**Exercise instructions**
Set down all of the data that follows word for word, without the images.

Data excerpts
◇ ◇ ◇ ◇

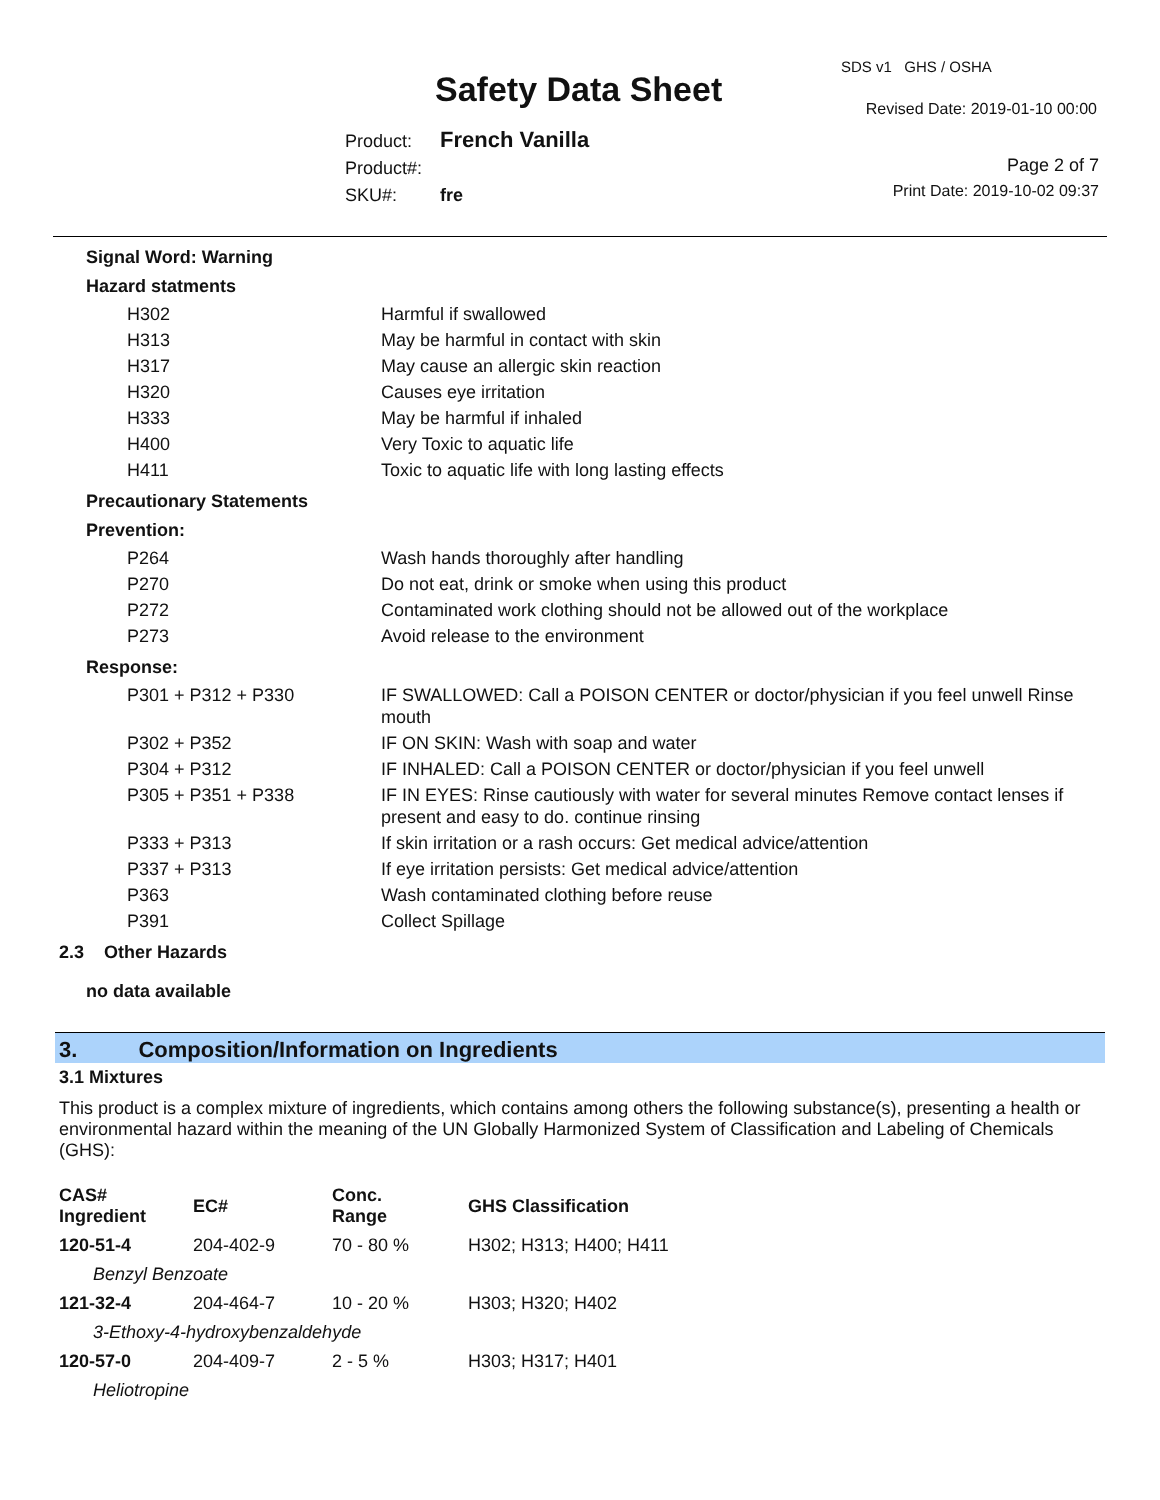SDS v1 GHS / OSHA
Safety Data Sheet Revised Date: 2019-01-10 00:00
Product: French Vanilla
Product#:
SKU#: fre
Page 2 of 7
Print Date: 2019-10-02 09:37
Signal Word: Warning
Hazard statments
| H302 | Harmful if swallowed |
| H313 | May be harmful in contact with skin |
| H317 | May cause an allergic skin reaction |
| H320 | Causes eye irritation |
| H333 | May be harmful if inhaled |
| H400 | Very Toxic to aquatic life |
| H411 | Toxic to aquatic life with long lasting effects |
Precautionary Statements
Prevention:
| P264 | Wash hands thoroughly after handling |
| P270 | Do not eat, drink or smoke when using this product |
| P272 | Contaminated work clothing should not be allowed out of the workplace |
| P273 | Avoid release to the environment |
Response:
| P301 + P312 + P330 | IF SWALLOWED: Call a POISON CENTER or doctor/physician if you feel unwell Rinse mouth |
| P302 + P352 | IF ON SKIN: Wash with soap and water |
| P304 + P312 | IF INHALED: Call a POISON CENTER or doctor/physician if you feel unwell |
| P305 + P351 + P338 | IF IN EYES: Rinse cautiously with water for several minutes Remove contact lenses if present and easy to do. continue rinsing |
| P333 + P313 | If skin irritation or a rash occurs: Get medical advice/attention |
| P337 + P313 | If eye irritation persists: Get medical advice/attention |
| P363 | Wash contaminated clothing before reuse |
| P391 | Collect Spillage |
2.3 Other Hazards
no data available
3. Composition/Information on Ingredients
3.1 Mixtures
This product is a complex mixture of ingredients, which contains among others the following substance(s), presenting a health or environmental hazard within the meaning of the UN Globally Harmonized System of Classification and Labeling of Chemicals (GHS):
| CAS# Ingredient | EC# | Conc. Range | GHS Classification |
| --- | --- | --- | --- |
| 120-51-4 | 204-402-9 | 70 - 80 % | H302; H313; H400; H411 |
| Benzyl Benzoate | | | |
| 121-32-4 | 204-464-7 | 10 - 20 % | H303; H320; H402 |
| 3-Ethoxy-4-hydroxybenzaldehyde | | | |
| 120-57-0 | 204-409-7 | 2 - 5 % | H303; H317; H401 |
| Heliotropine | | | |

◇ ◇ ◇ ◇

**Written response**
SDS v1 GHS / OSHA
Safety Data Sheet Revised Date: 2019-01-10 00:00
Product: French Vanilla
Product#:
SKU#: fre
Page 2 of 7
Print Date: 2019-10-02 09:37
Signal Word: Warning
Hazard statments
| H302 | Harmful if swallowed |
| H313 | May be harmful in contact with skin |
| H317 | May cause an allergic skin reaction |
| H320 | Causes eye irritation |
| H333 | May be harmful if inhaled |
| H400 | Very Toxic to aquatic life |
| H411 | Toxic to aquatic life with long lasting effects |
Precautionary Statements
Prevention:
| P264 | Wash hands thoroughly after handling |
| P270 | Do not eat, drink or smoke when using this product |
| P272 | Contaminated work clothing should not be allowed out of the workplace |
| P273 | Avoid release to the environment |
Response:
| P301 + P312 + P330 | IF SWALLOWED: Call a POISON CENTER or doctor/physician if you feel unwell Rinse mouth |
| P302 + P352 | IF ON SKIN: Wash with soap and water |
| P304 + P312 | IF INHALED: Call a POISON CENTER or doctor/physician if you feel unwell |
| P305 + P351 + P338 | IF IN EYES: Rinse cautiously with water for several minutes Remove contact lenses if present and easy to do. continue rinsing |
| P333 + P313 | If skin irritation or a rash occurs: Get medical advice/attention |
| P337 + P313 | If eye irritation persists: Get medical advice/attention |
| P363 | Wash contaminated clothing before reuse |
| P391 | Collect Spillage |
2.3 Other Hazards
no data available
3. Composition/Information on Ingredients
3.1 Mixtures
This product is a complex mixture of ingredients, which contains among others the following substance(s), presenting a health or environmental hazard within the meaning of the UN Globally Harmonized System of Classification and Labeling of Chemicals (GHS):
| CAS# Ingredient | EC# | Conc. Range | GHS Classification |
| --- | --- | --- | --- |
| 120-51-4 | 204-402-9 | 70 - 80 % | H302; H313; H400; H411 |
| Benzyl Benzoate | | | |
| 121-32-4 | 204-464-7 | 10 - 20 % | H303; H320; H402 |
| 3-Ethoxy-4-hydroxybenzaldehyde | | | |
| 120-57-0 | 204-409-7 | 2 - 5 % | H303; H317; H401 |
| Heliotropine | | | |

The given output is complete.